- What you have to do:
Going through the material below, output exactly the lines from the one containing "інших корисних знань і навичок вже доступне" through the one containing "Ostali postovi", and no pictures.
◆ ◆ ◆ ◆ ◆ ◆ ◆
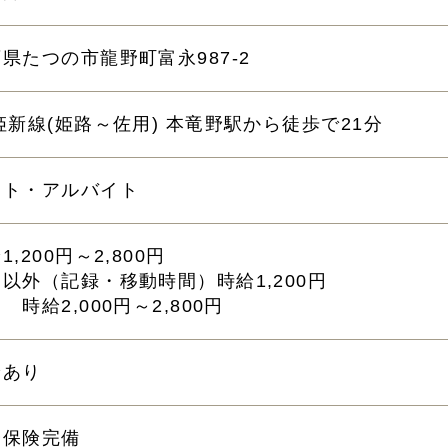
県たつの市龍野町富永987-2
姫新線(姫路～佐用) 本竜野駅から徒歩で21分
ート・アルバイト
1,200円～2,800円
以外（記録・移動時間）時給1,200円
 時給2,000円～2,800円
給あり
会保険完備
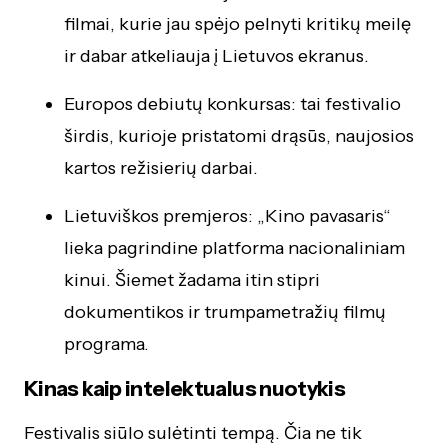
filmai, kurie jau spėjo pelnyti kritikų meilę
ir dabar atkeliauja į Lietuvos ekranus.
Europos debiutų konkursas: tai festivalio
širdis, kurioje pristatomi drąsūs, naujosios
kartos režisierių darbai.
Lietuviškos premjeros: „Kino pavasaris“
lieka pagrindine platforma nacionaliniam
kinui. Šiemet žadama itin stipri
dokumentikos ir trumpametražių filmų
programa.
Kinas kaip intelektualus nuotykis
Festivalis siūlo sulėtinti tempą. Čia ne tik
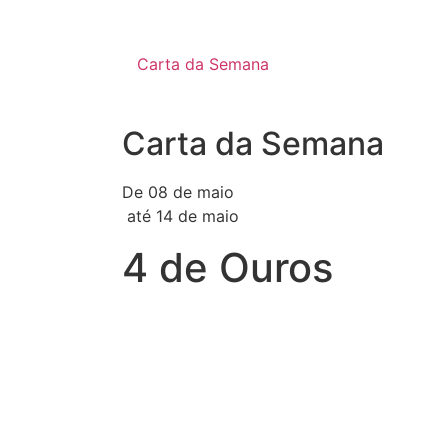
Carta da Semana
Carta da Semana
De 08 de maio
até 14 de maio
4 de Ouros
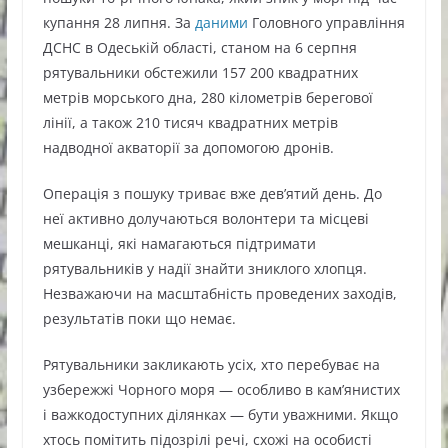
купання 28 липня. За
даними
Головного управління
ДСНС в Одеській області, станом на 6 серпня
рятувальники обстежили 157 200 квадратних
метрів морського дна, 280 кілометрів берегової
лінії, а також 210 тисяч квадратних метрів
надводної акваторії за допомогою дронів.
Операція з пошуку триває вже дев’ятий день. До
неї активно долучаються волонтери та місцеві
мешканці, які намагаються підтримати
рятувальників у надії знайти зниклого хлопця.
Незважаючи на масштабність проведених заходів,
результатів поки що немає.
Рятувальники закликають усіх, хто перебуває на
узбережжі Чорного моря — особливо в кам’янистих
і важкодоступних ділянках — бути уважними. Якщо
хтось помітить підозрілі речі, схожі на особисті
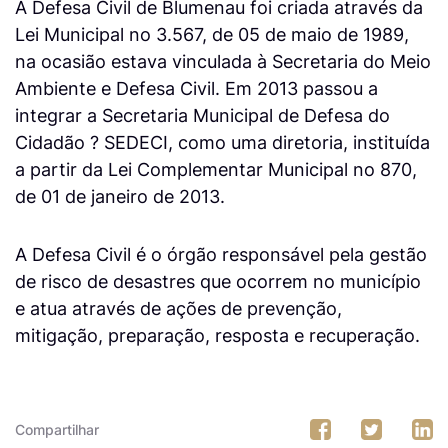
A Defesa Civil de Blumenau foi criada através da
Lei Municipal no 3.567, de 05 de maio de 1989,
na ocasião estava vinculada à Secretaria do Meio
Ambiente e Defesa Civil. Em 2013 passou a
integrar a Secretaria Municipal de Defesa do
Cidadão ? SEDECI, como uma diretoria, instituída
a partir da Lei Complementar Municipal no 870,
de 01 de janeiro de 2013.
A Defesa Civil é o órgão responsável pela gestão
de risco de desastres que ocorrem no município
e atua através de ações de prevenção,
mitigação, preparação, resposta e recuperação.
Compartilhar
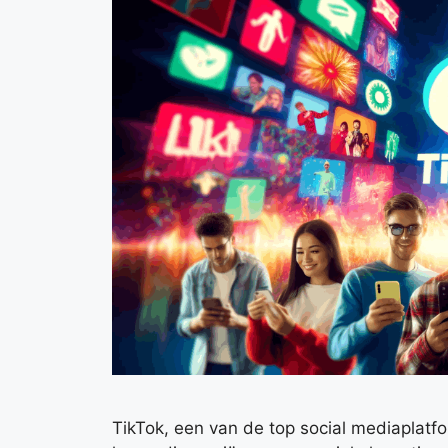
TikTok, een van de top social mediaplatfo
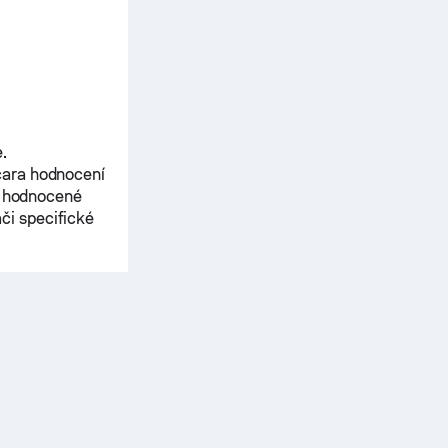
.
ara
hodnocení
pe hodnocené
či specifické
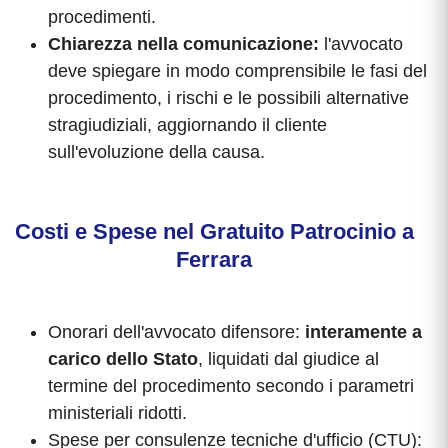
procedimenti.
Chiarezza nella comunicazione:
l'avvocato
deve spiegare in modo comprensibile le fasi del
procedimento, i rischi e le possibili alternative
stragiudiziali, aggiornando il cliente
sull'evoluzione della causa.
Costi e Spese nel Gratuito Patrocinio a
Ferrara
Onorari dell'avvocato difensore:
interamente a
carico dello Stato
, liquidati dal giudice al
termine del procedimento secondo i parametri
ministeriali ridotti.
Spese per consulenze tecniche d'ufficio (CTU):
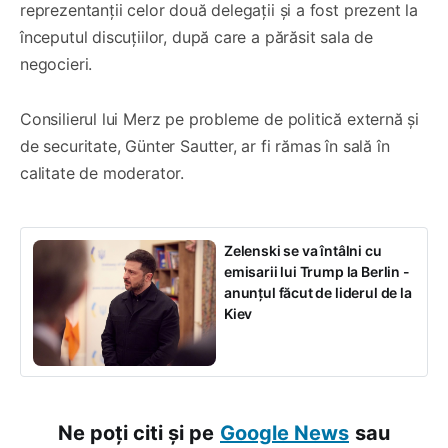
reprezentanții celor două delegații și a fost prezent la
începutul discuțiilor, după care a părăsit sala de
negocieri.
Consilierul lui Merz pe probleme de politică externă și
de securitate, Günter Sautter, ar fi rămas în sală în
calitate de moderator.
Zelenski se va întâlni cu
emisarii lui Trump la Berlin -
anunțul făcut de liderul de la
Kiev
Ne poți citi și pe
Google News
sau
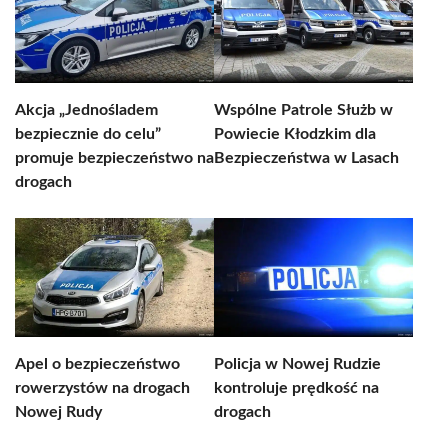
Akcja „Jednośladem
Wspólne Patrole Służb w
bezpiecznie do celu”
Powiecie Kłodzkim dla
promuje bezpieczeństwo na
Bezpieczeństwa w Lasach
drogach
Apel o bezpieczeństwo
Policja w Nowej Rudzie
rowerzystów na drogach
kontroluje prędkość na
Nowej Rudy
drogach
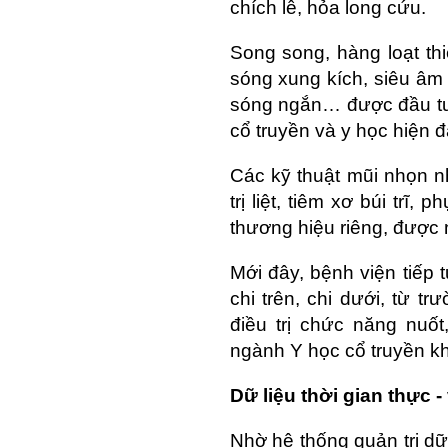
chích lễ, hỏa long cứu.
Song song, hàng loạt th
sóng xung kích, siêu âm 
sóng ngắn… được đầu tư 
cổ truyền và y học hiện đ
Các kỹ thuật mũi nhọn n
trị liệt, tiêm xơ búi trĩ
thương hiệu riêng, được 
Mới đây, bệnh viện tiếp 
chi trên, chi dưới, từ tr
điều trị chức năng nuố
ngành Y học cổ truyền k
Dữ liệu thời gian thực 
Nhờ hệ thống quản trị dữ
◆ ◆ ◆ ◆ ◆ ◆ ◆
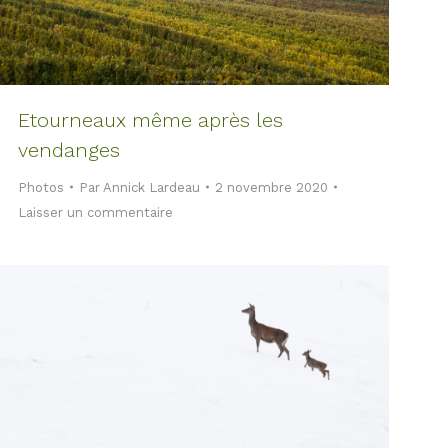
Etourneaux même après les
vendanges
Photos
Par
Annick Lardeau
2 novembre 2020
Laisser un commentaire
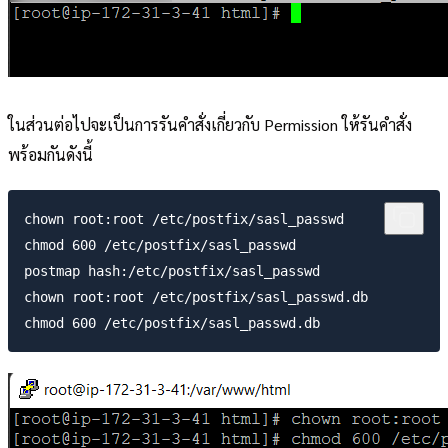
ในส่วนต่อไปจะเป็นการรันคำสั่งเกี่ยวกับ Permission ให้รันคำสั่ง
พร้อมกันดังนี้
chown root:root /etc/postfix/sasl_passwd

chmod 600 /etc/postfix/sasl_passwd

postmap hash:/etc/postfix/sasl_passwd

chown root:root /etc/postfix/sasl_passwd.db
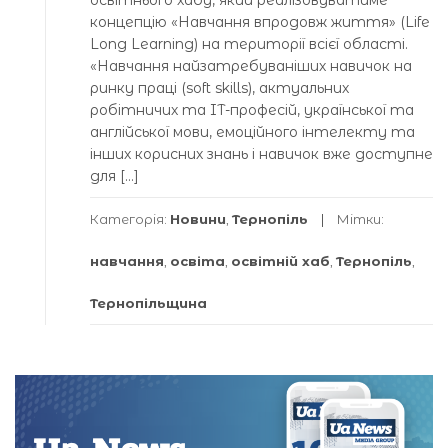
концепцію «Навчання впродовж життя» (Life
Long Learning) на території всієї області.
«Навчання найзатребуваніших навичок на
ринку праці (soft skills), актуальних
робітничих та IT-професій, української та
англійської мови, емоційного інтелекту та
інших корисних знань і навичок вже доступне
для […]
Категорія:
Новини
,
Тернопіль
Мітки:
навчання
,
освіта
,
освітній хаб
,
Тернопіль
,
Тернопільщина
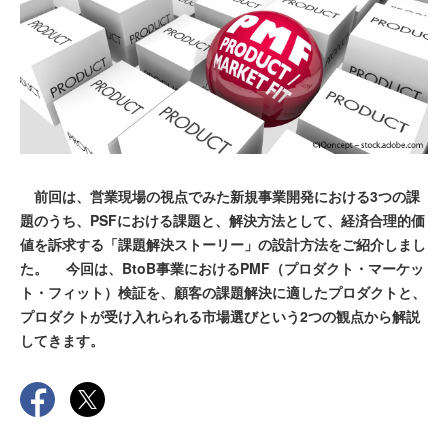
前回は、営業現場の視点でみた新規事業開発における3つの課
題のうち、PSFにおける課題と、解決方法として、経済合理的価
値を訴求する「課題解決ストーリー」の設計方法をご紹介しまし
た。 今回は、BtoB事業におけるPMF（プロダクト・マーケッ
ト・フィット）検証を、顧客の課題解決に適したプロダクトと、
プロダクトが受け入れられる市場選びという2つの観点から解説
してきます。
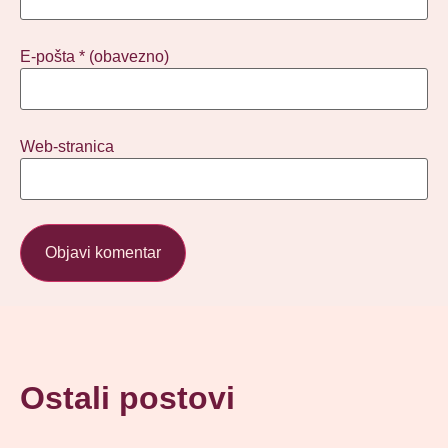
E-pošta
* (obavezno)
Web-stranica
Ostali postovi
◆ ◆ ◆ ◆ ◆ ◆ ◆
- Result:
інших корисних знань і навичок вже доступне
для […]
Категорія:
Новини
,
Тернопіль
Мітки:
навчання
,
освіта
,
освітній хаб
,
Тернопіль
,
Тернопільщина
前回は、営業現場の視点でみた新規事業開発における3つの課
題のうち、PSFにおける課題と、解決方法として、経済合理的価
値を訴求する「課題解決ストーリー」の設計方法をご紹介しまし
た。 今回は、BtoB事業におけるPMF（プロダクト・マーケッ
ト・フィット）検証を、顧客の課題解決に適したプロダクトと、
プロダクトが受け入れられる市場選びという2つの観点から解説
してきます。
E-pošta
* (obavezno)
Web-stranica
Ostali postovi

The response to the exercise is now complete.